BEGIN
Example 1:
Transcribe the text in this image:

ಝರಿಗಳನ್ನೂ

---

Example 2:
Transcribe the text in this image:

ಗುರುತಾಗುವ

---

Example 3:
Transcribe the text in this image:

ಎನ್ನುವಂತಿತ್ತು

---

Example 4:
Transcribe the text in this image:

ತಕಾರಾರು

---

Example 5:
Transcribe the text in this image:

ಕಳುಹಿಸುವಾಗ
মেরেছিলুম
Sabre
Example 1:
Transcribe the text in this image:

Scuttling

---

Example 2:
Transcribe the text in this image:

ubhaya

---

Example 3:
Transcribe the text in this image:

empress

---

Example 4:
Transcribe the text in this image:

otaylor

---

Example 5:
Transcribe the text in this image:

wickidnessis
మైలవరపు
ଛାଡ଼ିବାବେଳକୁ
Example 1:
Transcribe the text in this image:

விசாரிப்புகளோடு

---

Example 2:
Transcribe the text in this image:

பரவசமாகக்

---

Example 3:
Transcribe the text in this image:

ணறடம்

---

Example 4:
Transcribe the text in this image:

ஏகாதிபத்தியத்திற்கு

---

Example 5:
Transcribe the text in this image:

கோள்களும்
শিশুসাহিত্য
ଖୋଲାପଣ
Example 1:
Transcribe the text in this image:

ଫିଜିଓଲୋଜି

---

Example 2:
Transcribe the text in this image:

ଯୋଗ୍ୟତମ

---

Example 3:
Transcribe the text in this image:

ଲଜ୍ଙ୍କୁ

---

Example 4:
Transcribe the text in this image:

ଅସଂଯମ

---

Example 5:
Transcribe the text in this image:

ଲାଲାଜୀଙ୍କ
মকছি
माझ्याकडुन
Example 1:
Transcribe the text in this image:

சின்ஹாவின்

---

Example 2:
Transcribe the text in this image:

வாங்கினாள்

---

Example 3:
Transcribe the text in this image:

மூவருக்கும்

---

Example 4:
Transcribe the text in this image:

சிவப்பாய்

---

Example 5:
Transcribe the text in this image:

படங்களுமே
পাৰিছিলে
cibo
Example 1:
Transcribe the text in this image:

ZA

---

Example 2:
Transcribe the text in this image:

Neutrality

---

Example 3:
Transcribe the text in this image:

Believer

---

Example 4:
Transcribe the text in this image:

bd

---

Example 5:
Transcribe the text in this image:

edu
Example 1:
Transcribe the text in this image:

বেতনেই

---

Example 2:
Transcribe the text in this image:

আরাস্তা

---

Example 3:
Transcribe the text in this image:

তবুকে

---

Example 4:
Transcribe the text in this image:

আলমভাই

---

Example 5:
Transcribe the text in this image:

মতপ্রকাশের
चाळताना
END
Work item:
The full listing, top to bottom: write it out again exactly.

Response:
Example 1:
Transcribe the text in this image:

ಝರಿಗಳನ್ನೂ

---

Example 2:
Transcribe the text in this image:

ಗುರುತಾಗುವ

---

Example 3:
Transcribe the text in this image:

ಎನ್ನುವಂತಿತ್ತು

---

Example 4:
Transcribe the text in this image:

ತಕಾರಾರು

---

Example 5:
Transcribe the text in this image:

ಕಳುಹಿಸುವಾಗ
মেরেছিলুম
Sabre
Example 1:
Transcribe the text in this image:

Scuttling

---

Example 2:
Transcribe the text in this image:

ubhaya

---

Example 3:
Transcribe the text in this image:

empress

---

Example 4:
Transcribe the text in this image:

otaylor

---

Example 5:
Transcribe the text in this image:

wickidnessis
మైలవరపు
ଛାଡ଼ିବାବେଳକୁ
Example 1:
Transcribe the text in this image:

விசாரிப்புகளோடு

---

Example 2:
Transcribe the text in this image:

பரவசமாகக்

---

Example 3:
Transcribe the text in this image:

ணறடம்

---

Example 4:
Transcribe the text in this image:

ஏகாதிபத்தியத்திற்கு

---

Example 5:
Transcribe the text in this image:

கோள்களும்
শিশুসাহিত্য
ଖୋଲାପଣ
Example 1:
Transcribe the text in this image:

ଫିଜିଓଲୋଜି

---

Example 2:
Transcribe the text in this image:

ଯୋଗ୍ୟତମ

---

Example 3:
Transcribe the text in this image:

ଲଜ୍ଙ୍କୁ

---

Example 4:
Transcribe the text in this image:

ଅସଂଯମ

---

Example 5:
Transcribe the text in this image:

ଲାଲାଜୀଙ୍କ
মকছি
माझ्याकडुन
Example 1:
Transcribe the text in this image:

சின்ஹாவின்

---

Example 2:
Transcribe the text in this image:

வாங்கினாள்

---

Example 3:
Transcribe the text in this image:

மூவருக்கும்

---

Example 4:
Transcribe the text in this image:

சிவப்பாய்

---

Example 5:
Transcribe the text in this image:

படங்களுமே
পাৰিছিলে
cibo
Example 1:
Transcribe the text in this image:

ZA

---

Example 2:
Transcribe the text in this image:

Neutrality

---

Example 3:
Transcribe the text in this image:

Believer

---

Example 4:
Transcribe the text in this image:

bd

---

Example 5:
Transcribe the text in this image:

edu
Example 1:
Transcribe the text in this image:

বেতনেই

---

Example 2:
Transcribe the text in this image:

আরাস্তা

---

Example 3:
Transcribe the text in this image:

তবুকে

---

Example 4:
Transcribe the text in this image:

আলমভাই

---

Example 5:
Transcribe the text in this image:

মতপ্রকাশের
चाळताना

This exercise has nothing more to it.